After 40 Years of Dance, What Happens to a Dream Fulfilled?
Sometime in the early 1980s, the choreographer Jawole Willa Jo Zollar had a life-changing dream. Her dead parents, Dot and Al, appeared in it along with other ancestors. They all ate at a table in the middle of the ocean, and her father sang of his failure, cautioning against chasing after outside approval, repeating the phrase “Success is not the test.” A wave crashed over them, and Zollar knew what she had to do.
She created Urban Bush Women, a performance ensemble that tells stories based in the African diaspora from a female perspective. The group is now celebrating its 40th anniversary.

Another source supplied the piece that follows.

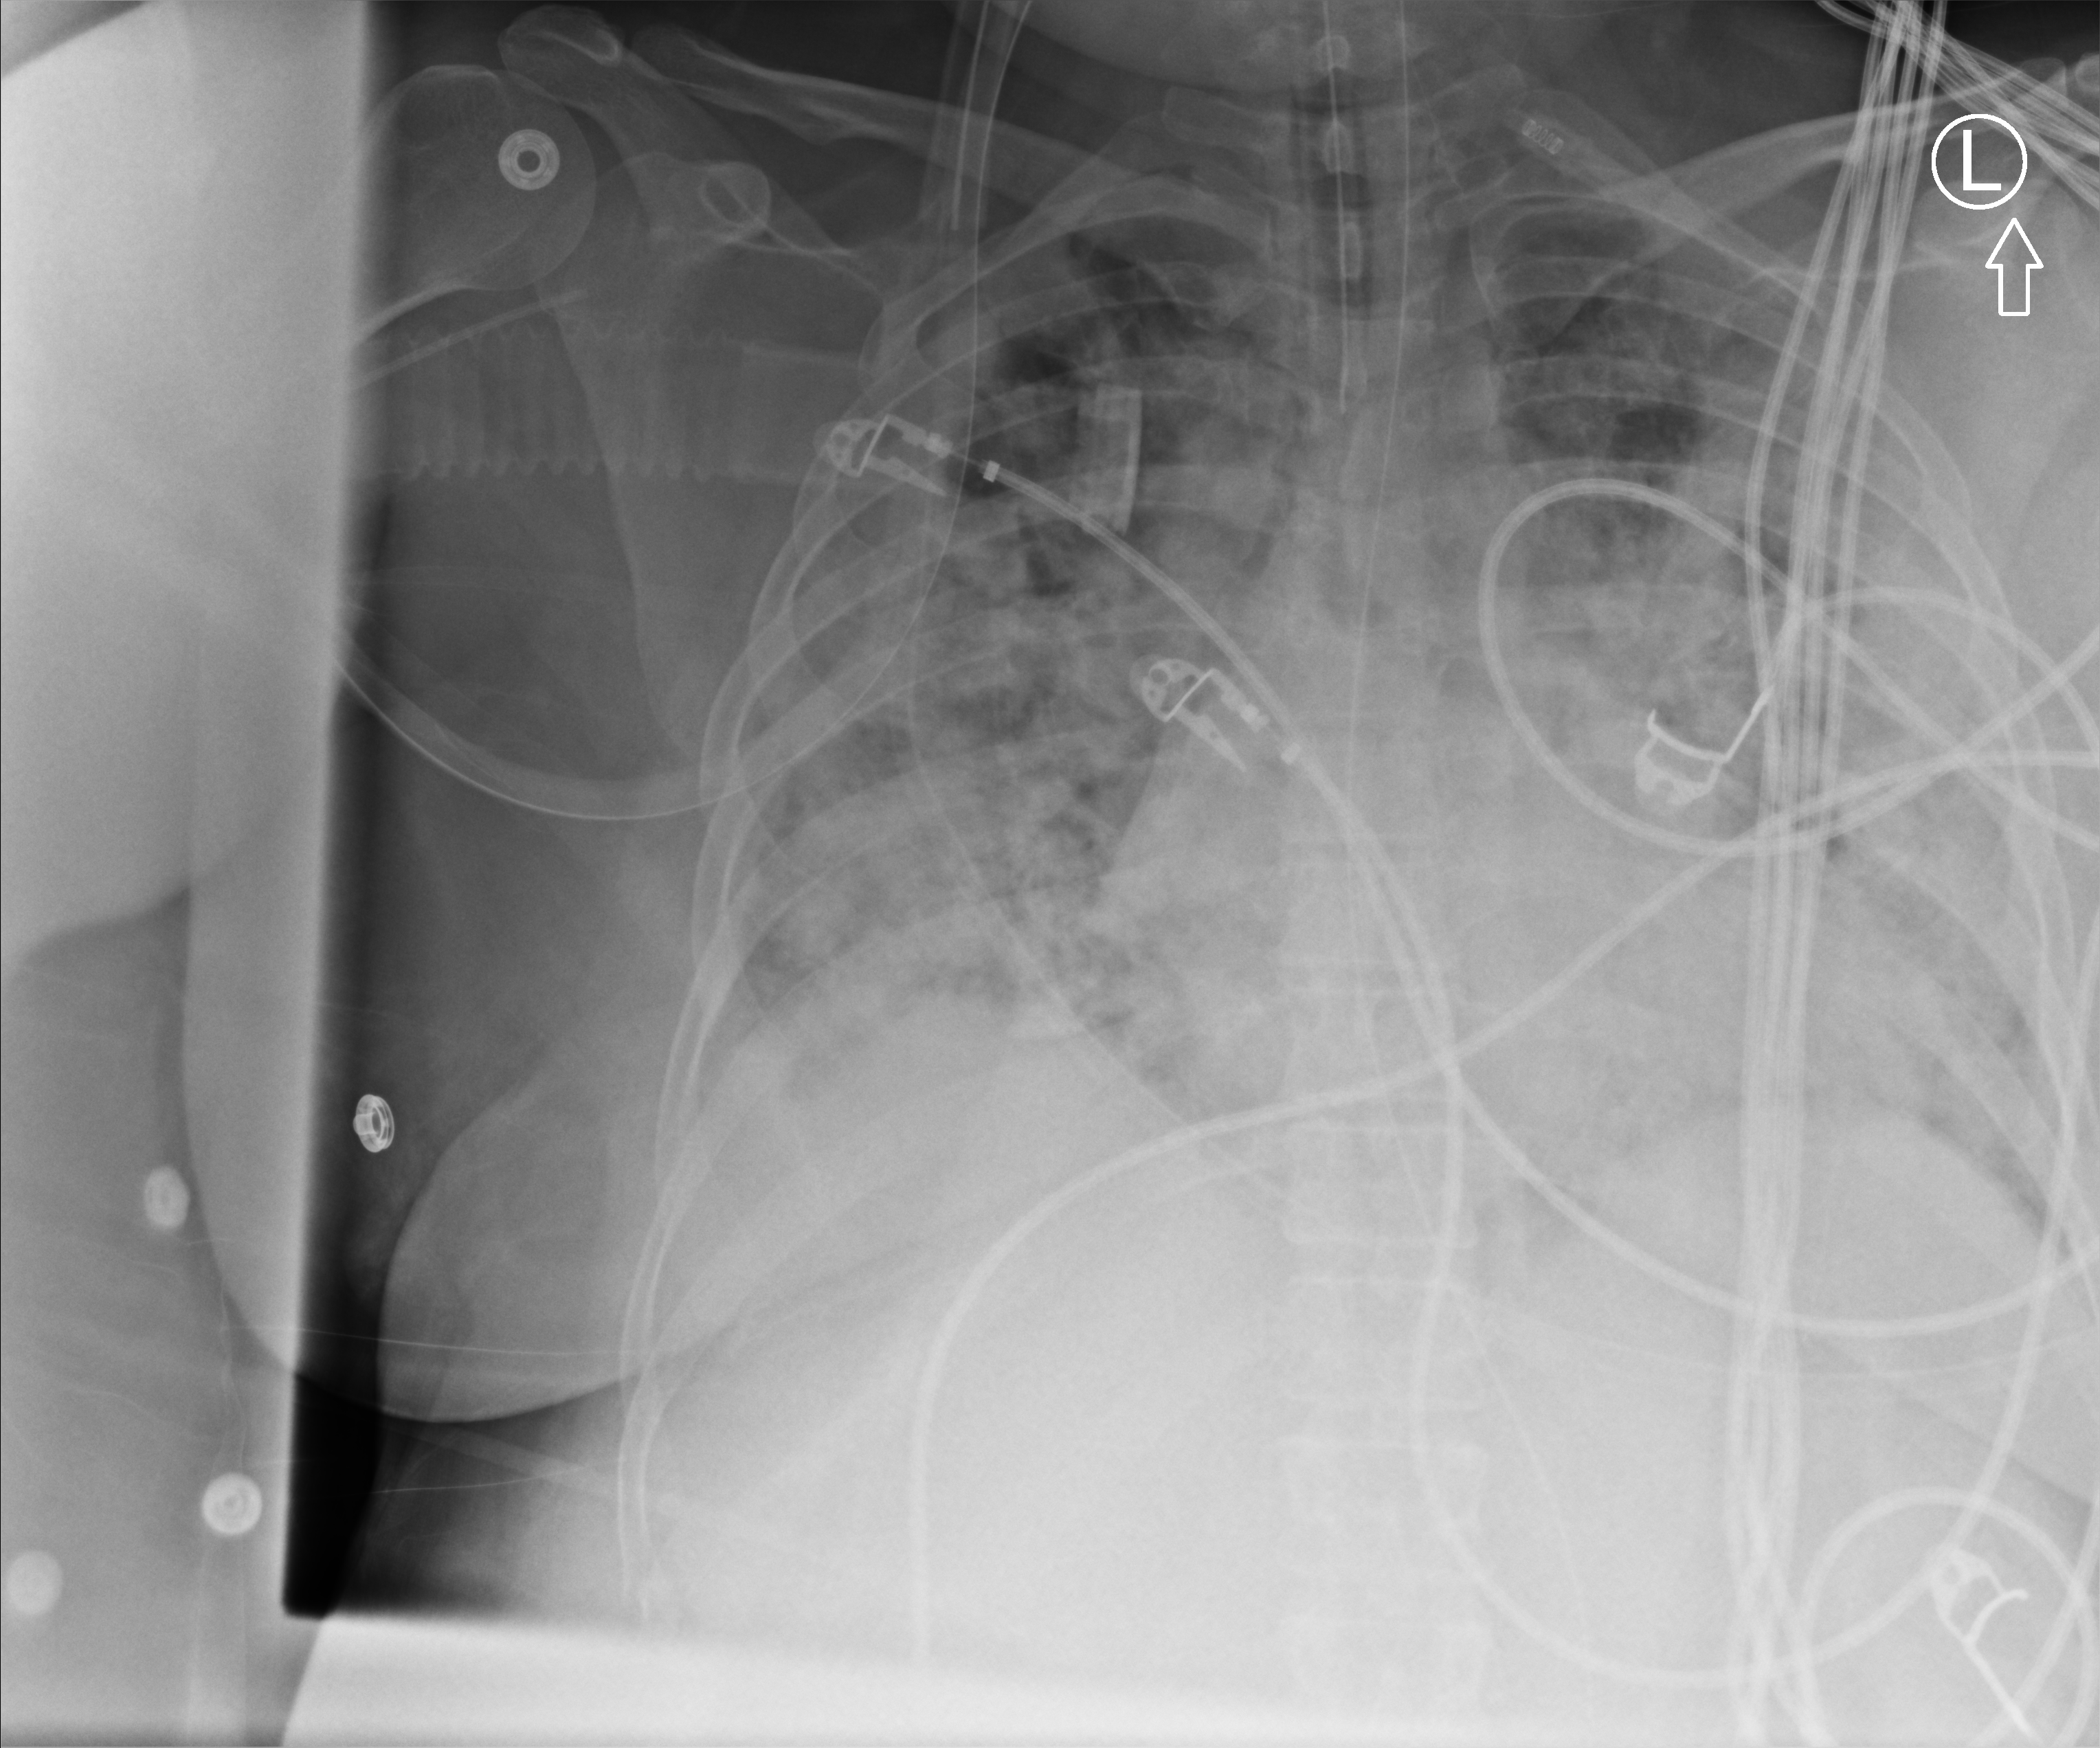
Bedside chest radiograph (computed radiography). Patient hospitalised with COVID-19; female, aged 18–59 years.
From the hospital-stay record, not from the radiograph (when in the stay this image was taken is not recorded): other chronic lung disease (admission record): no; length of hospital stay: 31 days; mechanically ventilated during this hospital stay: yes.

External markers of success may not be the test, but Zollar, 73, has gathered plenty, especially in the last few years. In 2021, she was named a MacArthur fellow, joining a club associated with genius.
“I’ve worked without concern about awards,” Zollar said recently at the company’s Brooklyn headquarters. “But when these things came, I found it affirming. It’s recognition that this work has been happening. And it has allowed me to think expansively about my own future.”
That future will include new artistic endeavors, perhaps along the lines of “Intelligence,” the Jake Heggie opera she directed and choreographed for Houston Grand Opera last year. But she is stepping away from the institution she founded.